Because this technique essentially relies on identifying similarities and differences between individual packets in a group of similar packets, it works well against small binary protocols with tightly-packet data structures with a small amount of wasted bits, such as ICMP.  It also works fairly well against text-based protocols as there are many instances of static data found within them such as header field names and delimiters.  Where this approach does not work well is against larger binary protocols that have a lot of wasted space in them such as empty fields reserved for future use or large sized fields used for small values, such as a 32-bit integer field used for a boolean value which will only ever be a 0 or 1.  When faced with these large swaths of zeroed bytes, it is extremely difficult to tell where the real field boundaries are.

Protocol DeBugger (PDB)

One tool that I used to find useful when working within another security discipline is the Protocol DeBugger (PDB) by Jeremy Rauch.  PDB operates like the unholy offspring of a network proxy and an application debugger.  By passing network traffic through it like a transparent network proxy you are able to set breakpoints on specific packets or events, break and inspect individual packets, modify them if desired, and then continue to send them on and proxy subsequent packets as desired.

If I recall correctly, PDB also performed some cursory attempts at identifying packet structure by tracking changing values, such as those that appear to be iterating for example.  Unfortunately I haven't used this tool in a number of years and have been so far unsuccessful at getting it built and functioning on a current BSD system (it's integrated with and uses ipfw redirection), so I can't verify that it actually did this.  At any rate, even if it doesn't, it would still be useful for live protocol analysis which cain definitely aid in protocol reverse engineering, so I included it here for completeness.

The primary downside to this tool is that it was originally developed to aid in protocol fuzzing, and as such works on live traffic as it traverses the tool which acts as a transparent proxy.  In this manner it was used to manipulate the packets to perform fuzzing against either side of the connection.  If you're working primarily with packet captures, it takes a bit of extra effort to replay your packet captures through it.
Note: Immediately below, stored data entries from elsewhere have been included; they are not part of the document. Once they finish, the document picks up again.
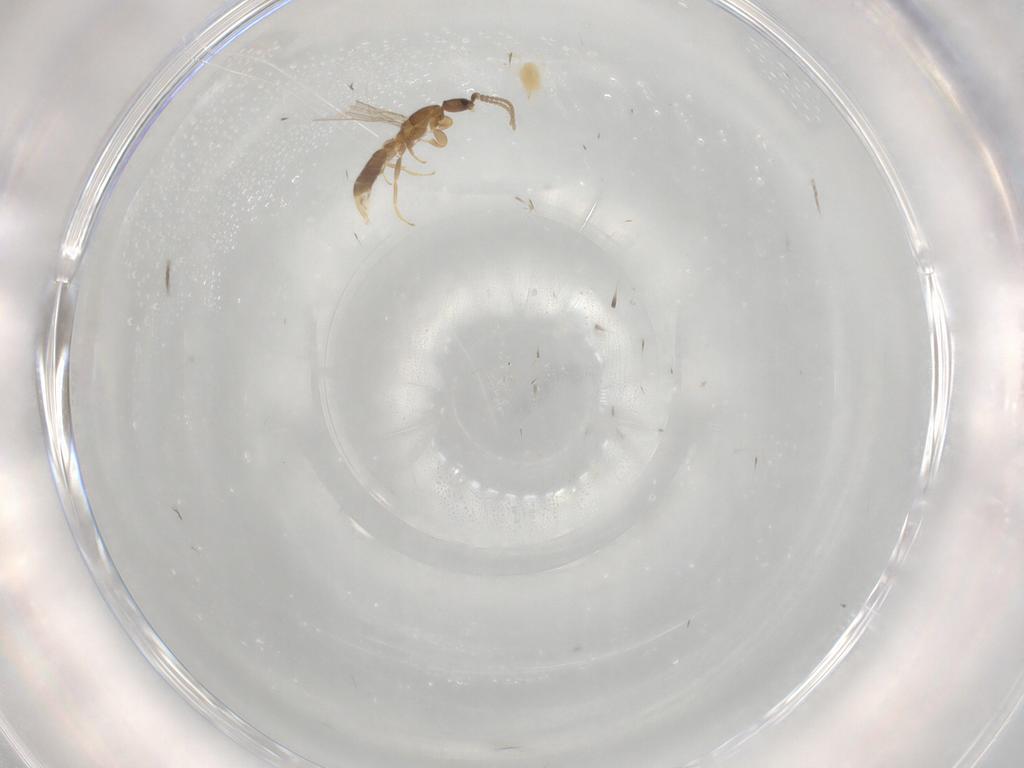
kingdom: Animalia
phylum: Arthropoda
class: Insecta
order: Hymenoptera
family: Formicidae
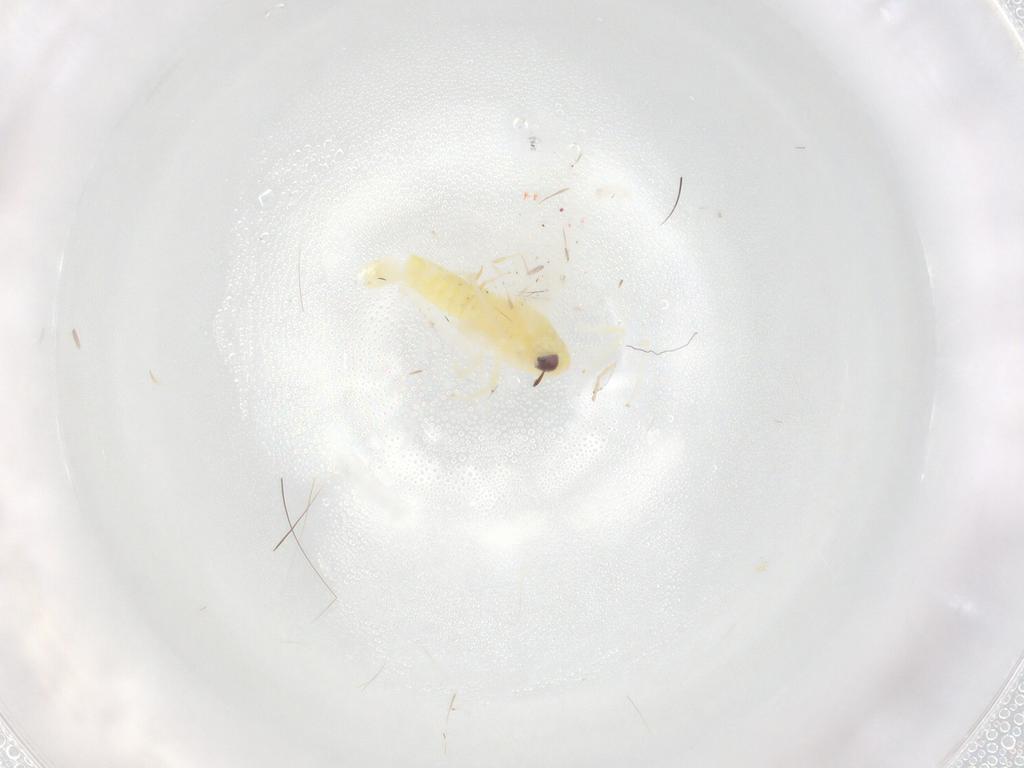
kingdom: Animalia
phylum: Arthropoda
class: Insecta
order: Hemiptera
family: Cicadellidae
While it seems that this tool is currently unmaintained as I wasn't able to find a current reference URL, I have a copy that I was able to obtain shortly after Jeremy Rauch's presentation on PDB at BlackHat 2006, and you can grab the same version from the web via the ever-so-useful wayback machine.  Note, this is NOT the same as this PDB, which is an entirely different tool.

Discoverer

Finally, one research project that seems promising is Discoverer from Microsoft Research.  The paper linked here claims some improvements over the technique employed by Protocol Informatics, however the paper's author has indicated that there are no plans to publicly release any implementation code, and I haven't personally had the time to attempt an implementation from the details in the white paper.

Application Analysis

There are also a few techniques that attempt to build a protocol specification not by reverse engineering the protocol as it is seen on the wire but by both dynamic and static analysis of the software that constructs and sends that data.  Obviously this involves applying reverse engineering or debugging techniques to the software itself, and as such these techniques may run afoul of your software end-user license agreement or be outright illegal in your country.

Manual Reverse Engineering

At the end of the day you are likely to still be doing a significant amount of reverse engineering manually, however employing one or more of the automated tools and techniques prior to this undertaking can certainly clear away some of the low-hanging fruit and give you some momentum in the correct direction.  Even beginning with a loosely defined packet structure definition is likely better than beginning from scratch with a collection of raw hex dumps of various packets.